Cast mostly in sparse, late-night arrangements that touched as much on torch jazz, folk and indie rock accents as country, the songs reflected Case's growth as a writer but still threw the spotlight on her tremendous singing range. She sounds as thunderous on the chorus of "Deep Red Bells" as a carillon in full-peal, and as delicate as china on the loneliness lament, "I Wish I Was the Moon." In addition to some of the usual suspects like the Sadies, Kelly Hogan and pedal steel virtuoso Jon Rauhouse, Calexico's Joey Burns and John Convertino helped Case sculpt reverb-rich soundscapes as mysterious and wide open as her imagery and narratives.

After Blacklisted's critical buzz, Case signed with the label Anti-, home to iconoclasts and fellow signature voices like Tom Waits, Joe Henry and Nick Cave. After Anti- quickly put out The Tigers Have Spoken, a strong hodge-podge of live cuts, originals and covers, Case delivered 2006's luminous Fox Confessor Brings the Flood. Joining the Sadies, Hogan and the Calexico brain trust this time were Giant Sand's Howe Gelb, The Band's Garth Hudson and Dexter Romweber, among a host of other luminaries. The ensemble fashioned even more haunting backdrops for Case, who seemed to be performing a form of regression therapy. If Blacklisted sought to make sense of her transient past, Fox Confessor roots around in the primal childhood traumas that colored everything after: "The most tender place in my heart is for strangers/I know it's unkind but my own blood is much too dangerous," she sang on the Sadies-penned "Hold On, Hold On."

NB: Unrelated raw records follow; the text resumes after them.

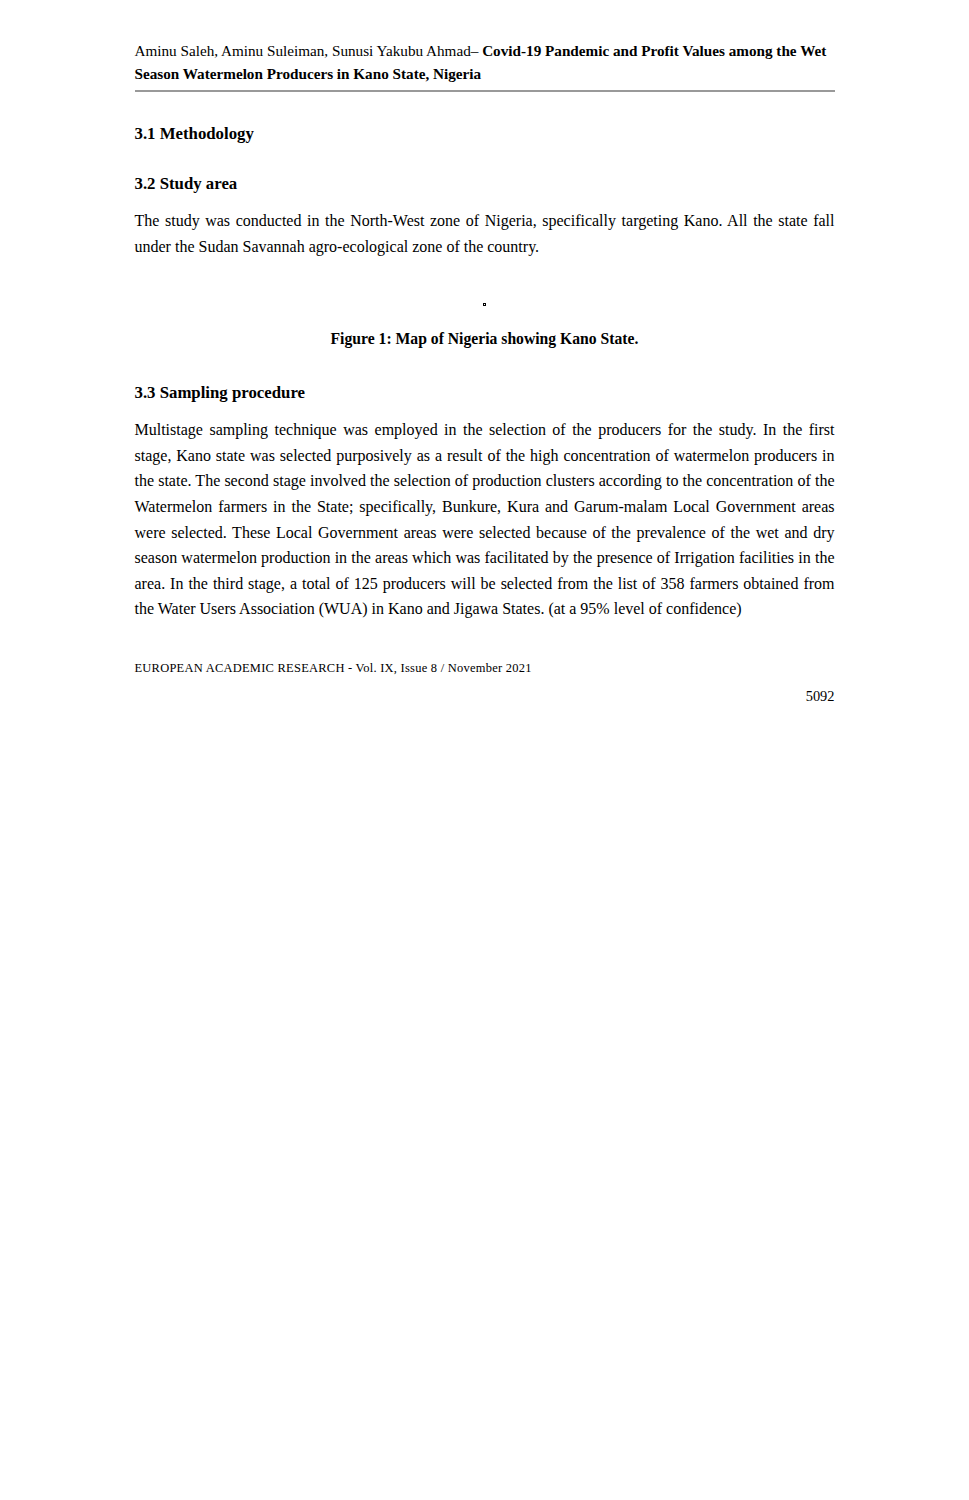Aminu Saleh, Aminu Suleiman, Sunusi Yakubu Ahmad– Covid-19 Pandemic and Profit Values among the Wet Season Watermelon Producers in Kano State, Nigeria
3.1 Methodology
3.2 Study area
The study was conducted in the North-West zone of Nigeria, specifically targeting Kano. All the state fall under the Sudan Savannah agro-ecological zone of the country.
Figure 1: Map of Nigeria showing Kano State.
3.3 Sampling procedure
Multistage sampling technique was employed in the selection of the producers for the study. In the first stage, Kano state was selected purposively as a result of the high concentration of watermelon producers in the state. The second stage involved the selection of production clusters according to the concentration of the Watermelon farmers in the State; specifically, Bunkure, Kura and Garum-malam Local Government areas were selected. These Local Government areas were selected because of the prevalence of the wet and dry season watermelon production in the areas which was facilitated by the presence of Irrigation facilities in the area. In the third stage, a total of 125 producers will be selected from the list of 358 farmers obtained from the Water Users Association (WUA) in Kano and Jigawa States. (at a 95% level of confidence)
EUROPEAN ACADEMIC RESEARCH - Vol. IX, Issue 8 / November 2021
5092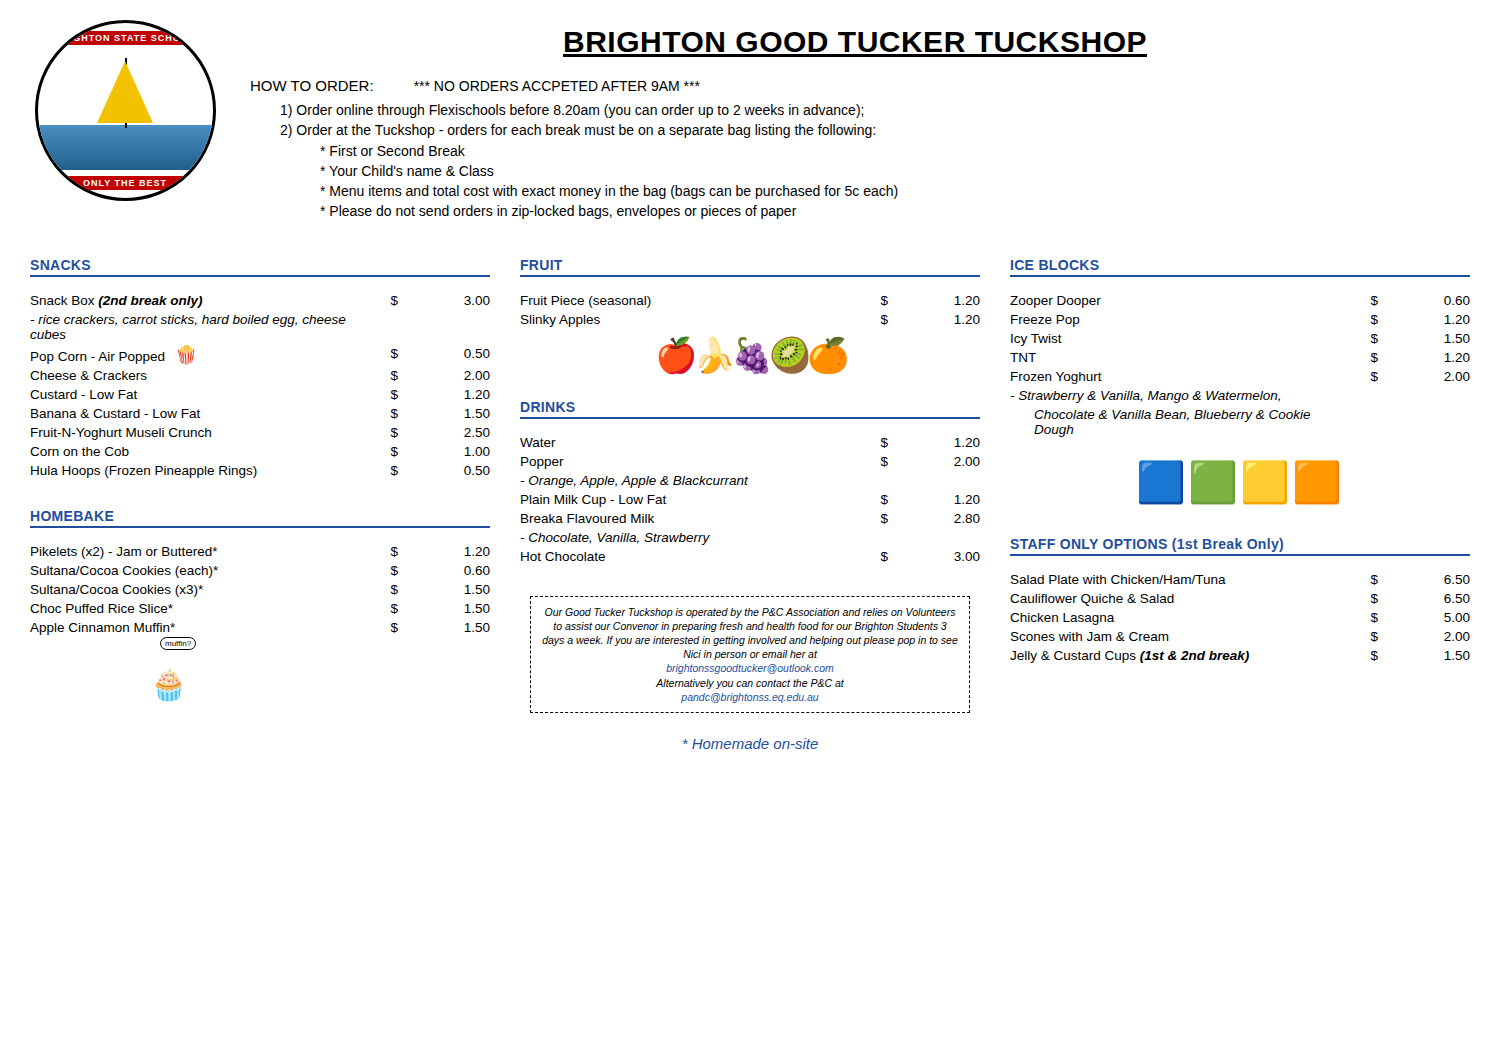BRIGHTON STATE SCHOOL
ONLY THE BEST
BRIGHTON GOOD TUCKER TUCKSHOP
HOW TO ORDER: *** NO ORDERS ACCPETED AFTER 9AM ***
1) Order online through Flexischools before 8.20am (you can order up to 2 weeks in advance);
2) Order at the Tuckshop - orders for each break must be on a separate bag listing the following:
* First or Second Break
* Your Child's name & Class
* Menu items and total cost with exact money in the bag (bags can be purchased for 5c each)
* Please do not send orders in zip-locked bags, envelopes or pieces of paper
SNACKS
| Snack Box (2nd break only) | $ | 3.00 |
| - rice crackers, carrot sticks, hard boiled egg, cheese cubes | | |
| Pop Corn - Air Popped 🍿 | $ | 0.50 |
| Cheese & Crackers | $ | 2.00 |
| Custard - Low Fat | $ | 1.20 |
| Banana & Custard - Low Fat | $ | 1.50 |
| Fruit-N-Yoghurt Museli Crunch | $ | 2.50 |
| Corn on the Cob | $ | 1.00 |
| Hula Hoops (Frozen Pineapple Rings) | $ | 0.50 |
HOMEBAKE
| Pikelets (x2) - Jam or Buttered* | $ | 1.20 |
| Sultana/Cocoa Cookies (each)* | $ | 0.60 |
| Sultana/Cocoa Cookies (x3)* | $ | 1.50 |
| Choc Puffed Rice Slice* | $ | 1.50 |
| Apple Cinnamon Muffin* | $ | 1.50 |
muffin?
🧁
FRUIT
| Fruit Piece (seasonal) | $ | 1.20 |
| Slinky Apples | $ | 1.20 |
🍎🍌🍇🥝🍊
DRINKS
| Water | $ | 1.20 |
| Popper | $ | 2.00 |
| - Orange, Apple, Apple & Blackcurrant | | |
| Plain Milk Cup - Low Fat | $ | 1.20 |
| Breaka Flavoured Milk | $ | 2.80 |
| - Chocolate, Vanilla, Strawberry | | |
| Hot Chocolate | $ | 3.00 |
Our Good Tucker Tuckshop is operated by the P&C Association and relies on Volunteers to assist our Convenor in preparing fresh and health food for our Brighton Students 3 days a week. If you are interested in getting involved and helping out please pop in to see Nici in person or email her at
brightonssgoodtucker@outlook.com
Alternatively you can contact the P&C at
pandc@brightonss.eq.edu.au
* Homemade on-site
ICE BLOCKS
| Zooper Dooper | $ | 0.60 |
| Freeze Pop | $ | 1.20 |
| Icy Twist | $ | 1.50 |
| TNT | $ | 1.20 |
| Frozen Yoghurt | $ | 2.00 |
| - Strawberry & Vanilla, Mango & Watermelon, | | |
| Chocolate & Vanilla Bean, Blueberry & Cookie Dough | | |
🟦🟩🟨🟧
STAFF ONLY OPTIONS (1st Break Only)
| Salad Plate with Chicken/Ham/Tuna | $ | 6.50 |
| Cauliflower Quiche & Salad | $ | 6.50 |
| Chicken Lasagna | $ | 5.00 |
| Scones with Jam & Cream | $ | 2.00 |
| Jelly & Custard Cups (1st & 2nd break) | $ | 1.50 |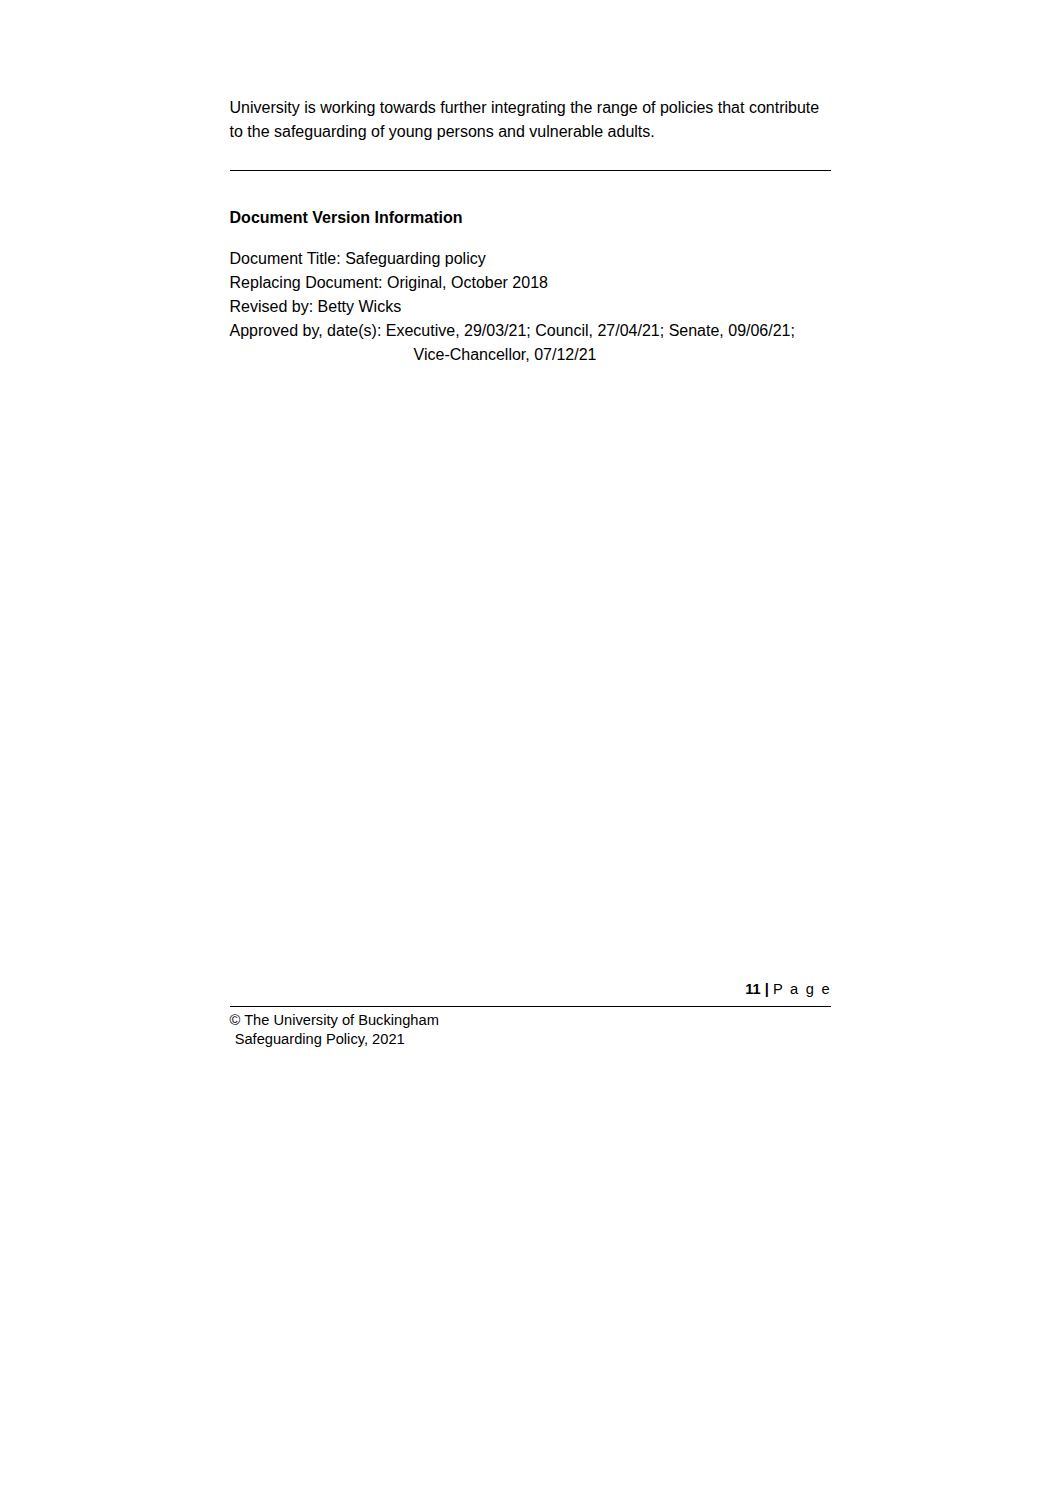University is working towards further integrating the range of policies that contribute to the safeguarding of young persons and vulnerable adults.
Document Version Information
Document Title: Safeguarding policy
Replacing Document: Original, October 2018
Revised by: Betty Wicks
Approved by, date(s): Executive, 29/03/21; Council, 27/04/21; Senate, 09/06/21;
Vice-Chancellor, 07/12/21
11 | P a g e
© The University of Buckingham
Safeguarding Policy, 2021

Fox Confessor's songs were like nursery rhymes for adults filtered through a wary woman's sensibilities. Most of the song structures were deconstructed, to a point, but mostly re-imagined as expressionist pieces where mood, music and narrative were indistinguishable. Moving even further from traditional verse-verse-chorus formulas, the songs seem instead to rise heavenward mainly through the power of Case's voice and narrative imagination.

If she got in touch with her youngest self on Fox Confessor, she's gone full feral with Middle Cyclone. The album -- written in consort with Paul Rigby and featuring many of the usual suspects -- constantly courts the elemental: in the title metaphor; in the cover art featuring an on-the-hunt Case atop her beloved '60s muscle car (a Cougar, of course); and in no-doubt titles like "I'm an Animal" and the cover of Sparks' "Never Turn Your Back on Mother Nature." By now, Case's vocals have become their own force of nature -- though her real skill lies in bringing The Voice to heel in service of each song. That's a talent that shows no signs of diminishing either.

Neko Case plays Knight Theater on Nov. 18 at 8 p.m. Deer Tick opens. Tickets range from $25.50 to $29.50.